A few months ago, I had a writer flog me for writing for profit. As she put it, we are artists, we write to create. I didn’t argue back, because in many ways, I agree. I would write regardless of whether I turned a profit or not. I know, I did it for years.
But I publish for profit. And frankly, so does she.
What people tend to forget, is that we mere, humble (haha!), servants of the muse will create art, in whatever form, regardless of whether we are getting paid for it or not… Need proof, look at the phrase “starving artist.” All of us, regardless of whether we write books or create watercolors on canvas or play the guitar are hoping for one thing: To Live Off Of It! Because this passion runs so deep, that we are going to do it regardless, so it is very nice when we can quit our 9-5 job and live off our passion.
I began publishing in 2012. I began writing in 1988. It wasn’t until 2013 that I thought, wow, I might be able to make money off of this. But, by then I was publishing books. So, yes, I do write because I love it. I do not love publishing. There’s a rush to it, to be sure, but it’s also far more work than most people want to admit to… There’s covers and editing and formatting and rewrites and more rewrites and gutting your masterpiece so that you can do more rewrites (just wait until after Belladonna Dreams publishes, we’ll talk more about gutting the masterpiece) and advertising and social media platforms and it makes my head spin after a while. Writing is passion, publishing is all about business and like any business, you want to turn a profit.
Which might be contributing a little bit to my current state of being. I publish a lot, 4 times a year, plus novellas when I can get one cranked at. At this pace, by the time I am 65, I will have published 130+ novels. Just novels, that doesn’t include my novellas. I will not stop at 65 though, unless I have something physically wrong with me that inhibits my ability to write. And I went off topic.
So, I have been publishing Dreams novels for a while now and nothing but Dreams novels. Each time I get close to finishing one, I start to lag.
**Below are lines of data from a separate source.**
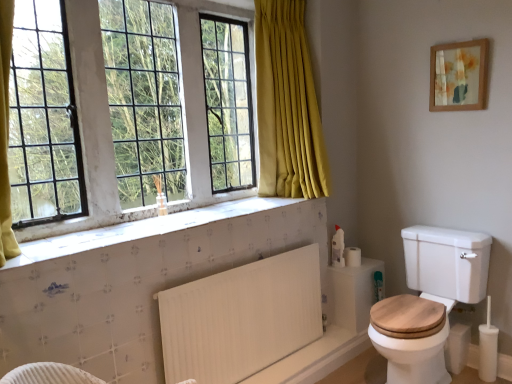
Question: In terms of width, does white glass window at upper left look wider or thinner when compared to white textured tile at lower center?

Choices:
 (A) wide
 (B) thin

Answer: (B)

Question: From the image's perspective, is white glass window at upper left located above or below white textured tile at lower center?

Choices:
 (A) above
 (B) below

Answer: (A)

Question: Estimate the real-world distances between objects in this image. Which object is closer to the white textured tile at lower center?

Choices:
 (A) white wood toilet at lower right
 (B) white matte toilet paper at right
 (C) wooden framed artwork at upper right
 (D) white glass window at upper left
 (E) white ribbed radiator at lower center

Answer: (D)

Question: Based on their relative distances, which object is farther from the white textured tile at lower center?

Choices:
 (A) wooden framed artwork at upper right
 (B) white glass window at upper left
 (C) white wood toilet at lower right
 (D) white matte toilet paper at right
 (E) white ribbed radiator at lower center

Answer: (A)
I used to love the endings, the closer I got to it, the faster I wrote. Not so much at the moment, but my last four novels have been Dreams novels. I think I need a break from being in Aislinn Cain’s head. I think I’m burning out on her, just a little. Which is why I made the decision to not publish again this year after the release of Belladonna Dreams… I have started trying to write for profit. It’s my best selling series. It’s hard to convince myself to spend time working on other things when I know these books make money.
Once you start writing for profit, it’s a problem. After all, writing is about art, not money. Publishing is about money, not art. The two should not overlap. But they did and now, with 3 days to go on my writing deadline, I need words, words that aren’t coming.